**TASK BRIEF:**
Copy the lines from the first one through the line containing "Advertisement - story continues below", substituting "Request A Valuation" for "Get An Appraisal" and changing nothing else.

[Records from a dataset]
===

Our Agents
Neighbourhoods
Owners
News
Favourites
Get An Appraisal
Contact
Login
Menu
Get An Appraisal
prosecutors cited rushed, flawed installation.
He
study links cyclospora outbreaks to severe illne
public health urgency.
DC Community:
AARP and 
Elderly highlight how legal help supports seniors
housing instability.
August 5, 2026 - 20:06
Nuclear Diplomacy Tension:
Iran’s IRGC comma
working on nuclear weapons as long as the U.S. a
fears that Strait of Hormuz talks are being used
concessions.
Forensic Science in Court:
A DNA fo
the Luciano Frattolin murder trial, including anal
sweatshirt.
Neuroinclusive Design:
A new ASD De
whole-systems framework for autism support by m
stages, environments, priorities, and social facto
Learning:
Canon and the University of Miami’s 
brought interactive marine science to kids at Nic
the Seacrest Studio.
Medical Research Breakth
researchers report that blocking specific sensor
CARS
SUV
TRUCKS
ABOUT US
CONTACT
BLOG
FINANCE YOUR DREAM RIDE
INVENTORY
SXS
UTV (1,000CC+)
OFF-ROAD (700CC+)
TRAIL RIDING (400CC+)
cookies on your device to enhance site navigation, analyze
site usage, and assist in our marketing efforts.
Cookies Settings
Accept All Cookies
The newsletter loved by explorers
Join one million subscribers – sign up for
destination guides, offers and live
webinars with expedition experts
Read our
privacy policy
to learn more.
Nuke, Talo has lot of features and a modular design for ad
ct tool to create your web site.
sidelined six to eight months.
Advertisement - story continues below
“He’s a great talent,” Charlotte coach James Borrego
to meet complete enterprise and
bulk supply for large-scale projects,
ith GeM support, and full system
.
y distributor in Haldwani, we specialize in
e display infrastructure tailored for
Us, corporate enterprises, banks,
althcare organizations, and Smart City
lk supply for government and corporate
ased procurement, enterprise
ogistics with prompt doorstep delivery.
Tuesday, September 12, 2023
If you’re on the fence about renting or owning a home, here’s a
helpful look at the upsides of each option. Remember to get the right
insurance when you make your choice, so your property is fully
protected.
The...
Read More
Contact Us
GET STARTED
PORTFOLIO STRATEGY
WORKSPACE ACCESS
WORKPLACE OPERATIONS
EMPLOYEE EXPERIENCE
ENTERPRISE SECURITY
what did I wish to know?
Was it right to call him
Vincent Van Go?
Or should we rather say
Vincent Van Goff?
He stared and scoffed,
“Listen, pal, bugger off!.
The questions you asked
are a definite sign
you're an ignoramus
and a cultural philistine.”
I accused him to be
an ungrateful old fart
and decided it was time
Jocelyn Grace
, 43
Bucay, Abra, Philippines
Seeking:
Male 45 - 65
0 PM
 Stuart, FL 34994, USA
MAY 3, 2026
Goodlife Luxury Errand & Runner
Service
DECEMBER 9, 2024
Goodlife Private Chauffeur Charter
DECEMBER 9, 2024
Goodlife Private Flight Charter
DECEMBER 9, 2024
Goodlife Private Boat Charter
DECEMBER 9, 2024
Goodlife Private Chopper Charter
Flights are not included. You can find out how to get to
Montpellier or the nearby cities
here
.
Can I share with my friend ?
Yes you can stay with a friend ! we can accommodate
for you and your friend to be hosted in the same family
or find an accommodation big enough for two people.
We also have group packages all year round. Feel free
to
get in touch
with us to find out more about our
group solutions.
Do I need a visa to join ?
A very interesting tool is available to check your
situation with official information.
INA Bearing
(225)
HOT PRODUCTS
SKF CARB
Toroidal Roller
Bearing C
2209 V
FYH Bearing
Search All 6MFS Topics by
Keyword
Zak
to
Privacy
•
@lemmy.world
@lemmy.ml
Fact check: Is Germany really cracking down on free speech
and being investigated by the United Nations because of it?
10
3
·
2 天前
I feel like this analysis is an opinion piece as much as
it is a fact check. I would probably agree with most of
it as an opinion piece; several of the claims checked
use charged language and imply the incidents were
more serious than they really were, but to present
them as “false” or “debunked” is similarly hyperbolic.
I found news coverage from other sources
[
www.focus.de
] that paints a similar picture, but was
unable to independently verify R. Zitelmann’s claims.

===

**TASK ANSWER:**
Our Agents
Neighbourhoods
Owners
News
Favourites
Request A Valuation
Contact
Login
Menu
Request A Valuation
prosecutors cited rushed, flawed installation.
He
study links cyclospora outbreaks to severe illne
public health urgency.
DC Community:
AARP and 
Elderly highlight how legal help supports seniors
housing instability.
August 5, 2026 - 20:06
Nuclear Diplomacy Tension:
Iran’s IRGC comma
working on nuclear weapons as long as the U.S. a
fears that Strait of Hormuz talks are being used
concessions.
Forensic Science in Court:
A DNA fo
the Luciano Frattolin murder trial, including anal
sweatshirt.
Neuroinclusive Design:
A new ASD De
whole-systems framework for autism support by m
stages, environments, priorities, and social facto
Learning:
Canon and the University of Miami’s 
brought interactive marine science to kids at Nic
the Seacrest Studio.
Medical Research Breakth
researchers report that blocking specific sensor
CARS
SUV
TRUCKS
ABOUT US
CONTACT
BLOG
FINANCE YOUR DREAM RIDE
INVENTORY
SXS
UTV (1,000CC+)
OFF-ROAD (700CC+)
TRAIL RIDING (400CC+)
cookies on your device to enhance site navigation, analyze
site usage, and assist in our marketing efforts.
Cookies Settings
Accept All Cookies
The newsletter loved by explorers
Join one million subscribers – sign up for
destination guides, offers and live
webinars with expedition experts
Read our
privacy policy
to learn more.
Nuke, Talo has lot of features and a modular design for ad
ct tool to create your web site.
sidelined six to eight months.
Advertisement - story continues below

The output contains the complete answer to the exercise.